'Art & Soul: Futura2000' - Waxpoetics Vol. 6 Fall 2003

Brooklyn. Off the avenue. Pale matte military olive, no markings. Custom fabricated buzzer, no digits. Futura Laboratories.
Writer: Alexander Dawson
Photos: Michael Spears
Door opens. Cream pattern on black fisherman emerges. Black print on cream Bathing Ape T-shirt follows. Under the fisherman’s low brim, slightly bowed rectangles frame the eyes of Futura 2000.
He got down with graffiti in ’69, ran with the legends in the ’70s, did canvas work that was shown in “prestigious” art galleries in the ’80s, and smoothly transitioned onto the computer in the ’90s.
Graffiti. Gallery art. Graphic design. Independent creative entities. T-shirts. Web design. Toys. Packaging. Clothing lines. Limited-edition customizations. Wherever the scene lands, this man already has fresh pieces running.
And he keeps it all in perspective with a loving family.
FUTURA speaks with deep respect and love about his family, friends, and life, humbly attributing thirty years of multimedia artistic innovation to being in the right place at the right time.
AD: Why did you start writing graffiti?
F: Probably just following what I perceived was going on.
I don’t think I had a lot of my own direction in the beginning. I’d like to think I changed that in my character, but in the beginning I was pretty much a follower. I was just trying to be part of [graffiti] and define myself through my work with some originality. But I didn’t have any idea of being an artist. I was a member reacting to what a movement was doing.
AD: Was there a first piece you saw around the city that grabbed you?
F: When I was a teenager going to school in New York, on the subway, I’d see writing all the time. Graffiti was on the trains and in the subway stations. It drew me to it as some form of expression. [I] learned to be noticeable but [also] part of this group thing. I liked being on a team.
AD: Who were the first people you got down with?

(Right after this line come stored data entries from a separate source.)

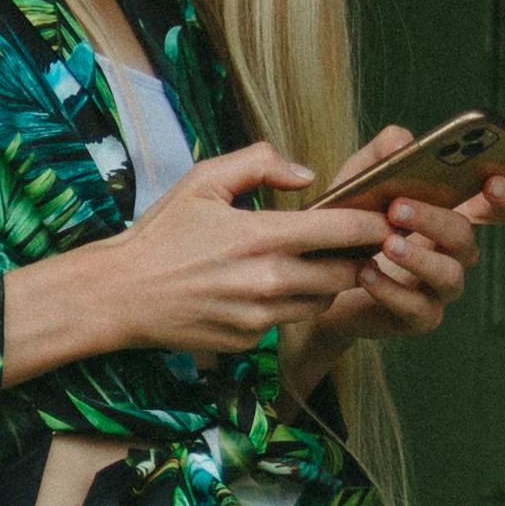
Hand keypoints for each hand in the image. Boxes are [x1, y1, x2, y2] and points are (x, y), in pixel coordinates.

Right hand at [9, 139, 398, 380]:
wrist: (119, 294)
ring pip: (321, 301)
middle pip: (345, 273)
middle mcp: (269, 281)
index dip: (373, 224)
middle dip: (355, 258)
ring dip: (325, 283)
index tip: (385, 217)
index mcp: (262, 236)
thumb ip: (260, 163)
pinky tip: (266, 289)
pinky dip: (288, 306)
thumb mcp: (203, 181)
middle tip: (352, 244)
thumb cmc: (161, 234)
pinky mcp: (249, 341)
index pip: (343, 231)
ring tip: (309, 264)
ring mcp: (261, 317)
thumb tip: (307, 175)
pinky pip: (287, 322)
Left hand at [288, 161, 504, 384]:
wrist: (320, 279)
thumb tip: (401, 139)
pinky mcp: (420, 316)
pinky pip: (417, 308)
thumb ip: (379, 155)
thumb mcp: (359, 181)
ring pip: (450, 275)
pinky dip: (391, 291)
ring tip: (385, 243)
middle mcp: (455, 252)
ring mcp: (441, 287)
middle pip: (466, 236)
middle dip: (436, 219)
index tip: (491, 182)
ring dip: (418, 258)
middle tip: (398, 207)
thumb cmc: (352, 223)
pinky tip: (366, 273)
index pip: (501, 207)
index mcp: (454, 214)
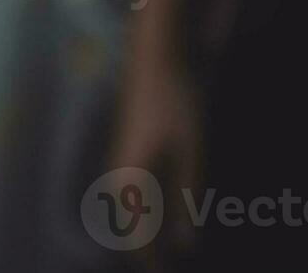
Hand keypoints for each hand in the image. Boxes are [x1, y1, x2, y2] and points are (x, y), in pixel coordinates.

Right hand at [109, 53, 203, 264]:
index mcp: (129, 176)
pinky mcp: (128, 148)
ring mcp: (120, 158)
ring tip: (165, 246)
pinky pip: (132, 190)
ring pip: (129, 207)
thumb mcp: (190, 149)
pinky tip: (164, 210)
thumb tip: (186, 241)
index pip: (135, 233)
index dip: (150, 258)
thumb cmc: (174, 99)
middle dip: (146, 248)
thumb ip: (186, 194)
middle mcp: (117, 171)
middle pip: (128, 224)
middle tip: (163, 266)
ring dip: (146, 228)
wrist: (155, 55)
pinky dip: (147, 207)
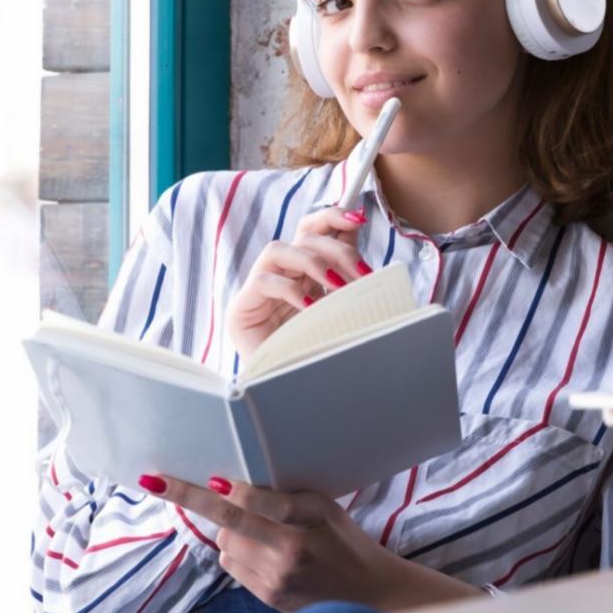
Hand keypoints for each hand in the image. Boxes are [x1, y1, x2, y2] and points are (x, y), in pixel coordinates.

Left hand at [138, 473, 481, 612]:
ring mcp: (276, 577)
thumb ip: (286, 496)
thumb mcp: (325, 508)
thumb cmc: (343, 540)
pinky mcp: (266, 595)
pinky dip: (237, 551)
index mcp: (310, 520)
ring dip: (228, 529)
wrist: (366, 593)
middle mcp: (291, 551)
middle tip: (154, 480)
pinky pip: (232, 564)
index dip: (236, 491)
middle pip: (230, 521)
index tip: (211, 478)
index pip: (264, 503)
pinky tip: (261, 551)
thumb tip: (233, 483)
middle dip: (188, 498)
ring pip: (226, 542)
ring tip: (258, 529)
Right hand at [225, 206, 371, 357]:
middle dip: (335, 247)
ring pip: (279, 250)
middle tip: (360, 271)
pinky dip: (291, 290)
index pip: (314, 229)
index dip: (333, 217)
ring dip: (313, 263)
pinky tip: (311, 307)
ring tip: (337, 286)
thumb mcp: (339, 315)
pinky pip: (264, 282)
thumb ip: (347, 287)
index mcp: (304, 273)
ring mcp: (258, 289)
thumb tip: (370, 262)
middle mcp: (281, 274)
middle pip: (302, 235)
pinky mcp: (242, 308)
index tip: (358, 217)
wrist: (286, 395)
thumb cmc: (315, 356)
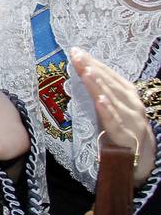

F: My partner, ALI. A gentleman by the name of Marc Edmonds, who passed away a few years ago. We started a group called the Soul Artists. We had some alliances with people in the Bronx. Our friend CLIFF and MOSES… this is really early ’70s crew and people. We were influenced by people like STAY HIGH, PHASE 2, RIFF 170, NICI 171, FLYNT, NICO, and UGA. All the popular writers of that time were very influential. They were kids from the street and yet they were famous.
AD: What was the vibe working with these people?
F: My introductory years, before I went in the military, were very different. I was young and experimental. Rules were being made on the fly. When I re-emerged after 1978, I met all of the great writers from that generation. From LEE to SEEN to DONDI, ZEPHYR. Meeting all those guys turned me on to that whole community. In the beginning, I was in awe of the whole experience of being a graffiti writer. I didn’t have a lot of spray paint technique at the time. Even after I came back, I was still the generation of tag artists who just tagged up. With spray paint I wasn’t a good tagger.
I was a marker specialist at my best. I was really into that part of writing. Writing on the inside of trains. Writing on panels in the stations, whatever. I never saw myself as very good at spray painting. I was just laying back watching a lot. I was pretty low-key at that period and didn’t know about the big thing or didn’t know enough or wasn’t smart enough at that time to figure everything out. I was more in awe of who these guys were. They were way more up than I was. These guys had a portfolio of work that was amazing.
The period in the ’70s, the late ’70s, two different things were coming to the movement. I found myself thinking, I’m not on the level of these other artists. I still thought I was just a writer.